On Wednesday, the trucks snaked through the rugged grass-topped hills separating the IS-held enclave from the reception area – a plateau with many defense positions for SDF fighters.

Women, children and men, some with checkered headscarves, or keffiyehs, could be seen through a flap opening on the flatbed trucks. One man carried a crutch; the women were engulfed in conservative black garments covering their faces known as niqabs. Many of the children looked terrified.

There were reports of IS militants surrendering, but the U.S.-led coalition said those reports could not be independently verified. In a tweet, it said the SDF continue to receive civilians attempting to escape to safety and the most hardened IS fighters still remain in Baghouz.

The number of those evacuated was not clear, nor whether IS militants were also on board the trucks.

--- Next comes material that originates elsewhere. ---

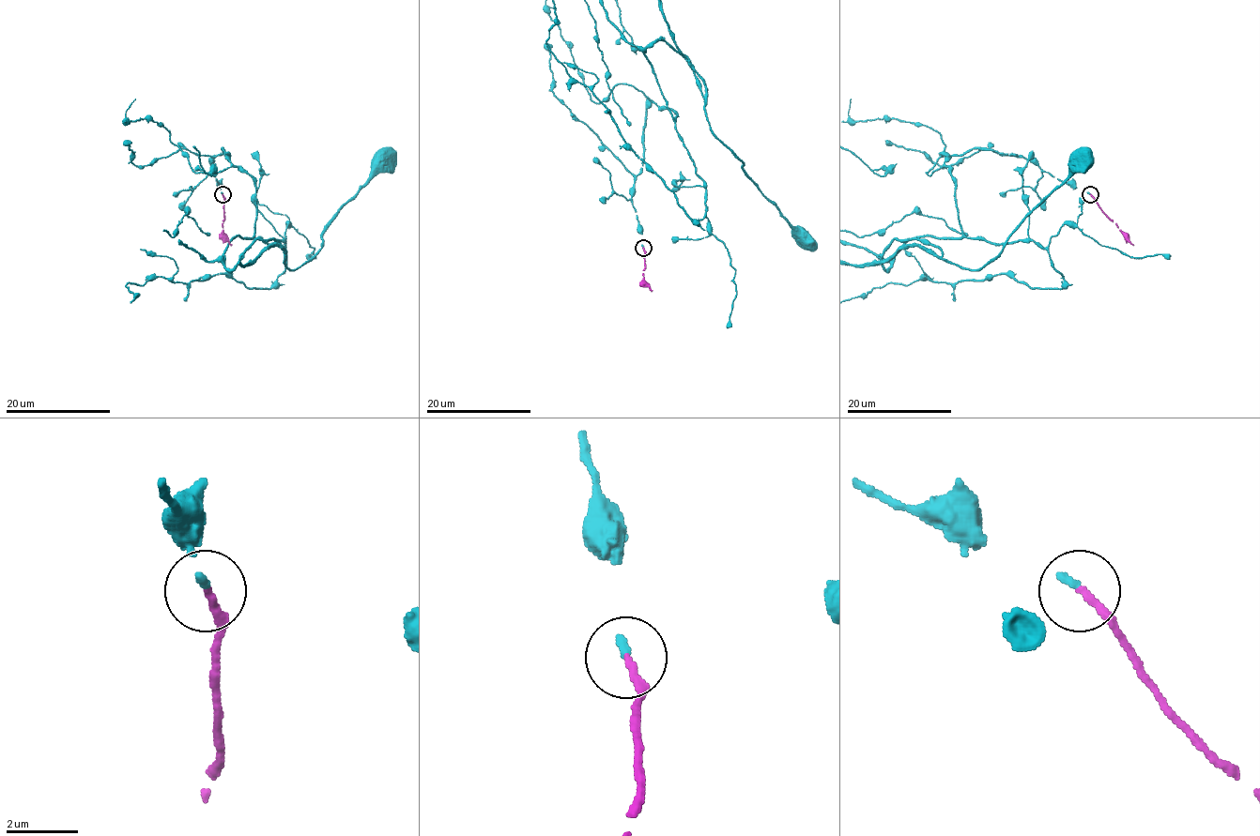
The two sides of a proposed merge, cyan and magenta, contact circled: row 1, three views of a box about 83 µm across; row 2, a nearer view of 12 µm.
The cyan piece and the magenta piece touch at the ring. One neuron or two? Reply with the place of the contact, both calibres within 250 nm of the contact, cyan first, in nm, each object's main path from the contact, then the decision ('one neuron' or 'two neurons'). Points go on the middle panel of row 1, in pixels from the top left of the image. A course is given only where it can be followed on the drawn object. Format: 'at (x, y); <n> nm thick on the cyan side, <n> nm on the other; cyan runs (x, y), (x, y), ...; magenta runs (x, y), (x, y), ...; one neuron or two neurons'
at (643, 248); 200 nm thick on the cyan side, 200 nm on the other; cyan runs (643, 248), (633, 185), (646, 110), (677, 114), (644, 53), (656, 39), (686, 59), (710, 129), (804, 238); magenta runs (643, 248), (643, 281), (653, 291); one neuron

Bali said a record of those evacuated would be made available later.

On Tuesday, Bali said a military operation aimed at ousting the extremists from the area will begin if they don’t surrender, adding that such an operation would take place after separating or evacuating the civilians from the militants.

An SDF commander, Zana Amedi, said most of the militants remaining inside the enclave are seriously wounded or sick.

The Islamic State group has been reduced from its self-proclaimed “caliphate” that once spread across much of Syria and Iraq at its height in 2014 to a speck of land on the countries’ shared border.

The SDF has been encircling the remaining IS-held territory for days, waiting to declare the territorial defeat of the extremist group.

Nearly 20,000 civilians had left the shrinking area in recent weeks before the evacuation halted last week when the militants closed all the roads out of the tiny area.

Evacuations had been halted last week when the militants closed all the roads out of the tiny area.